Rifinanziamo la nostra casa per avere disponibilità liquida grazie ai nuovi mutui-cash. Certo costano anche di più rispetto ai mutui tradizionali



La rivalutazione degli immobili favorisce la maggior smobilitazione di capitale. Secondo i dati di Scenari Immobiliari, infatti, nel 1993, il prezzo di un immobile abitativo in zona semi-centrale a Milano era di 2.500 euro al metro quadro. Per un appartamento di 100 metri quadri, si spendevano 250.000 euro. Nel 2007, il prezzo al metro quadro per lo stesso appartamento è salito a 4.400 euro.
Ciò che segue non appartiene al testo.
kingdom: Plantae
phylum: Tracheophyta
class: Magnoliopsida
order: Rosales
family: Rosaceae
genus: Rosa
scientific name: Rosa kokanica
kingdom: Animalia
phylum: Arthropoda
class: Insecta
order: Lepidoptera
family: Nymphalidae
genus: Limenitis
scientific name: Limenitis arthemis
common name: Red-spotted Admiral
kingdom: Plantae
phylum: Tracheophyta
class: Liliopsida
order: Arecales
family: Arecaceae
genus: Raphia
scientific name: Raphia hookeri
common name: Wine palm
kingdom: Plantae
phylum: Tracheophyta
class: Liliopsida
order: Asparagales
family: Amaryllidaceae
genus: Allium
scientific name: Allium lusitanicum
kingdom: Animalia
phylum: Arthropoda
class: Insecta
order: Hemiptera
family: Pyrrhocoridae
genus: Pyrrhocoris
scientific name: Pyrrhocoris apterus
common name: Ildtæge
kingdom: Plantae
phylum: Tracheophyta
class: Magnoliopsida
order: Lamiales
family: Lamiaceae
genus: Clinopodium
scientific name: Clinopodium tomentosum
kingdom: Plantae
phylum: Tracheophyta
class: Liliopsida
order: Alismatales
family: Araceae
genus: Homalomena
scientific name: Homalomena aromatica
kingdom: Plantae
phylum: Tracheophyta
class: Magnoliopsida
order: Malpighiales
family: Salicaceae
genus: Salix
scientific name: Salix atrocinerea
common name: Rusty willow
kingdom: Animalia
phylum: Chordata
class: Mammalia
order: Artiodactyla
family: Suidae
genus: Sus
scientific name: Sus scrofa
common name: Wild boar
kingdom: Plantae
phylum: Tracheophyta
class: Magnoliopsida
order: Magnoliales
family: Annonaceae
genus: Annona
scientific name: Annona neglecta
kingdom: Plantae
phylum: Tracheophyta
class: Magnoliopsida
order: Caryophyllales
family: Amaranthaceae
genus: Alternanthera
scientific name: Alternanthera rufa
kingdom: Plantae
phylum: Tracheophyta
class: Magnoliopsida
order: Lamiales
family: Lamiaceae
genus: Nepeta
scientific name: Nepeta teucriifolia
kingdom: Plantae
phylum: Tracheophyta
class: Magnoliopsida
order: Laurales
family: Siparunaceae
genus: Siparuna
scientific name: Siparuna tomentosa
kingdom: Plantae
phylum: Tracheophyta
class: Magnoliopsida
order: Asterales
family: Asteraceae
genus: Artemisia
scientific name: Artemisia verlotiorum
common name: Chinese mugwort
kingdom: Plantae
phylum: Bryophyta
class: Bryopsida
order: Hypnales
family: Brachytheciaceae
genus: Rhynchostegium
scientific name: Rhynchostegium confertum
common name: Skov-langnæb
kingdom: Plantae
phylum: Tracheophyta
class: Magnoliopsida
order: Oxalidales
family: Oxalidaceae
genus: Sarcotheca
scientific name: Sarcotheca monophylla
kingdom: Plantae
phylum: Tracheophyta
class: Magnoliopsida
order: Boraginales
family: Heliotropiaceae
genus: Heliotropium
La casa, oggi si è dunque rivalutata a 440.000 euro.

Se è libera da ipoteca, e ipotizziamo di sottoscrivere un mutuo di liquidità pari al 60% del valore attuale dell’immobile, si raggiunge una cifra di 264.000 euro, superiore a quello che era l’intero valore dell’immobile quattordici anni fa. Niente a che vedere, dunque, con le somme a cui si accede con un semplice prestito personale, in genere inferiore o uguale ai 30.000 euro.

I mutui-liquidità fanno proprio questo: permettono di ottenere il 60-80% del valore dell'immobile ipotecandolo.

Rispetto ad un finanziamento finalizzato all’acquisto della casa, però, il mutuo liquidità costa di più: bisogna calcolare una maggiorazione di almeno 0,20 o 0,30 punti percentuali rispetto ai tassi di un finanziamento ipotecario tradizionale. In definitiva, per la banca è un finanziamento più “rischioso”, come ogni altro prestito non finalizzato all’acquisto di uno specifico bene.
In questo caso prestiti molto elevati non richiedono giustificativi da parte del beneficiario.

Infine esiste un'altro tipo di mutuo: si chiama mutuo “sostituzione più liquidità”, ed è una forma ibrida che permette di sostituire il vecchio mutuo con un nuovo finanziamento ipotecario ottenendo, nel contempo, una somma extra. Oggi, la richiesta di questa tipologia di prodotto è cresciuta di circa il 15% a fronte di una maggiore concorrenza tra gli operatori bancari e una maggiore consapevolezza dei clienti.

Anche in questo caso, si può sfruttare l’effetto di rivalutazione del capitale rispetto al prezzo originario dell’immobile, ottenendo un finanziamento “aggiuntivo” che viene “agganciato al mutuo” e quindi costa meno.